The Revenue Play You’re Missing
Here’s where I get excited. The “good enough” era isn’t just about saving money. It’s a competitive advantage.
Think about it: If your competitors are burning $200/month per seat for a frontier model, and you’re paying $20 for a capable alternative that handles 90% of the same tasks—you’ve freed up cash for real growth activities: more prospecting, better enablement, or investing in other tools.
Plus, you can scale faster. Lower per-usage costs mean you can experiment with AI-driven workflows without fear of runaway bills. Test a new outreach cadence? Go ahead. Try AI-powered lead scoring across your entire database? Why not.
A Real-World Example
I worked with a mid-market SaaS company that was spending $12,000/month on API calls for their sales development team. They switched to a distilled model hosted on their own infrastructure. Cost dropped to $1,500/month. Quality? Their response rates actually improved because the cheaper model forced them to simplify their prompts and focus on higher-intent signals.
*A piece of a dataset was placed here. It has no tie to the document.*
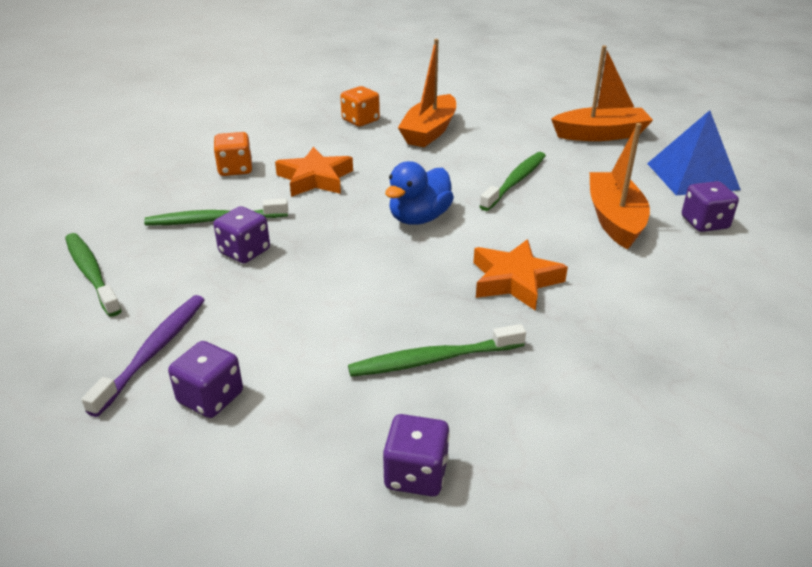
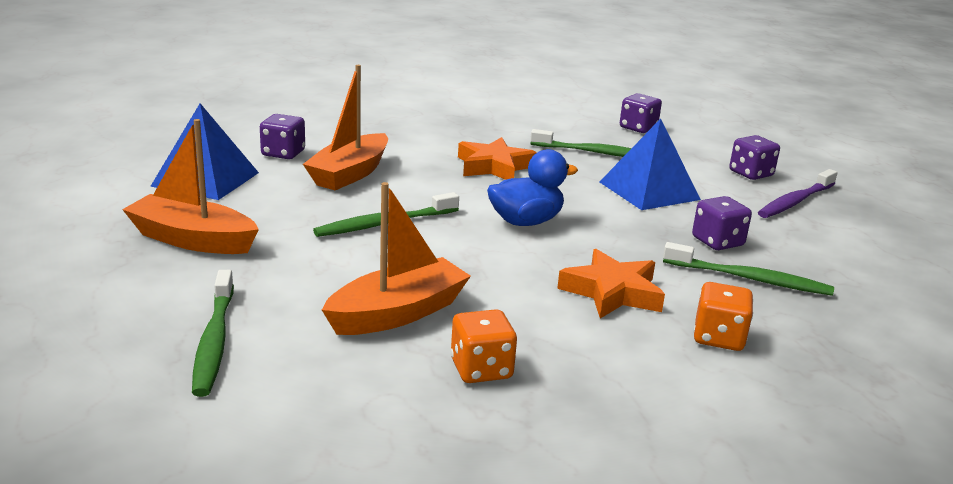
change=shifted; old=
That’s the untold story of “good enough.” It forces discipline.
The Bottom Line
The AI arms race isn’t over—but for B2B teams, it’s changing shape. You don’t need the most powerful model. You need the most cost-effective model for your specific workflows.
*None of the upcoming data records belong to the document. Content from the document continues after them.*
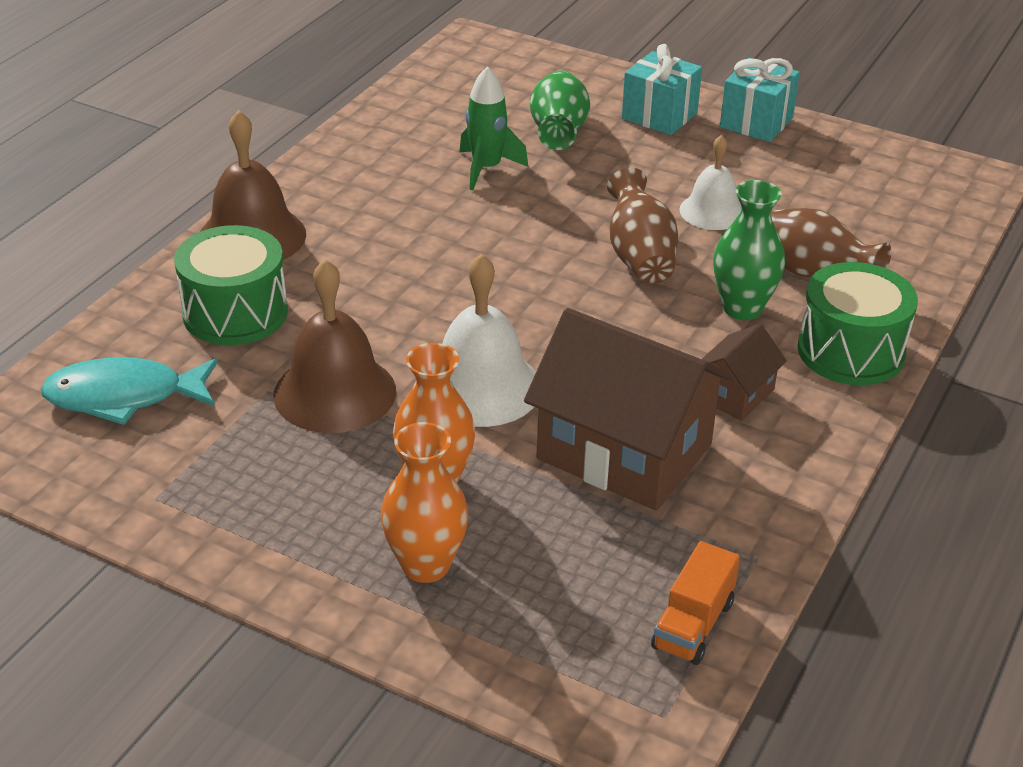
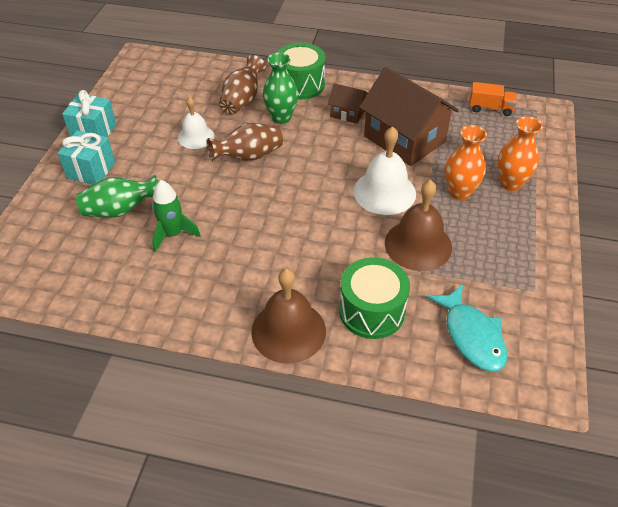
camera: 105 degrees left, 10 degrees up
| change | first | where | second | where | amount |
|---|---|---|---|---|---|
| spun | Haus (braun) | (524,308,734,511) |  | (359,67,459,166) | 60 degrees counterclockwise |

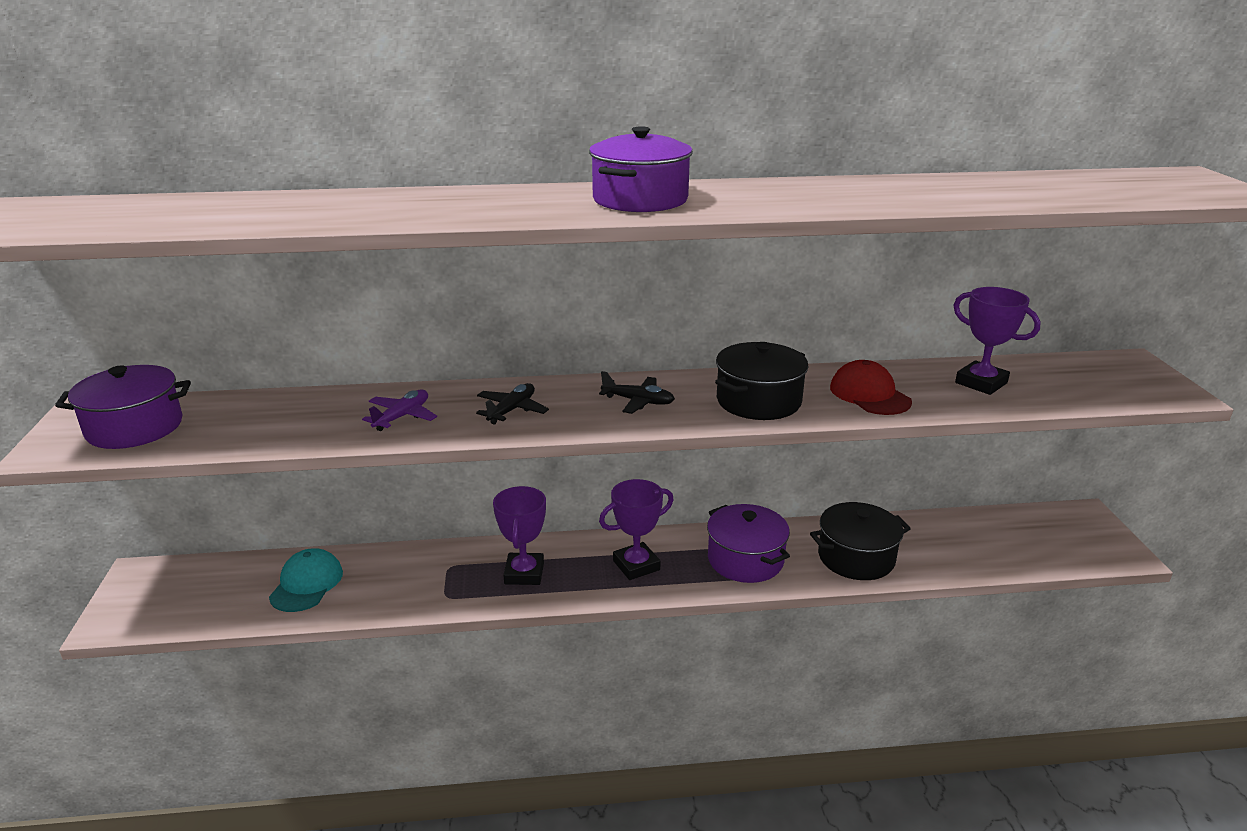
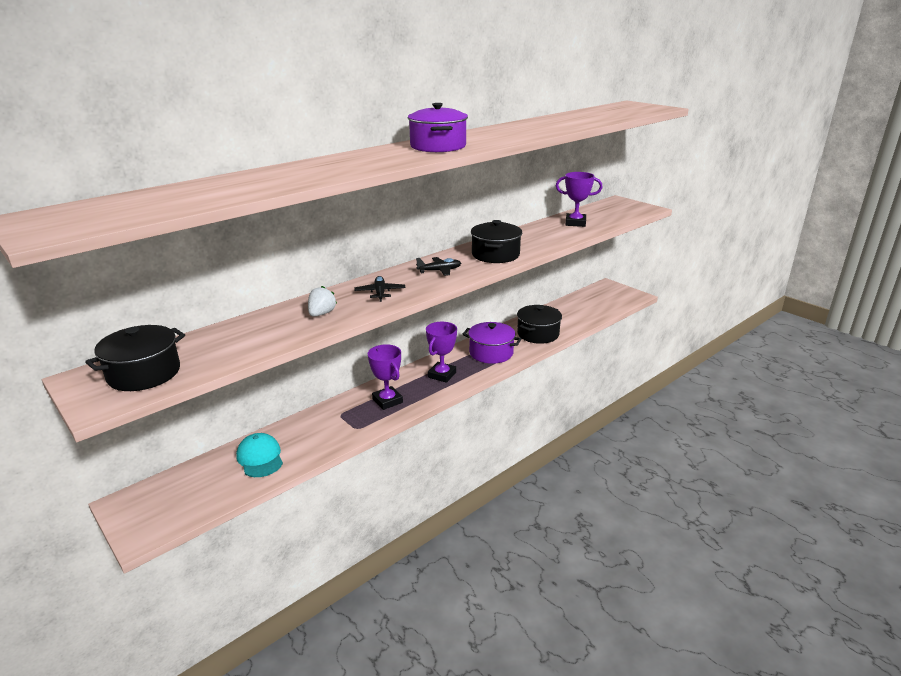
camera: 35 degrees left, 0 degrees up
| change | first | where | second | where | amount |
|---|---|---|---|---|---|
| colour | Kochtopf (lila) | (55,365,191,449) | Kochtopf (schwarz) | (85,325,185,391) |  |
| exchanged | Flugzeug (lila) | (362,390,437,431) | Erdbeere (weiß) | (308,286,337,317) |  |
| missing | Kappe (rot) | (830,360,912,415) |  |  |  |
The Stanford data proves the gap is shrinking. Competing models are gaining fast. And the market is responding.
My advice: Start testing cheaper alternatives today. Pick one low-stakes task—lead scoring, email drafting, call summarization—and run a side-by-side comparison with your current setup. Measure on cost, speed, and output quality.
You might find that “good enough” is exactly what your revenue engine needs.
The era of cheap, capable AI is here. Don’t overpay for intelligence you’ll never use.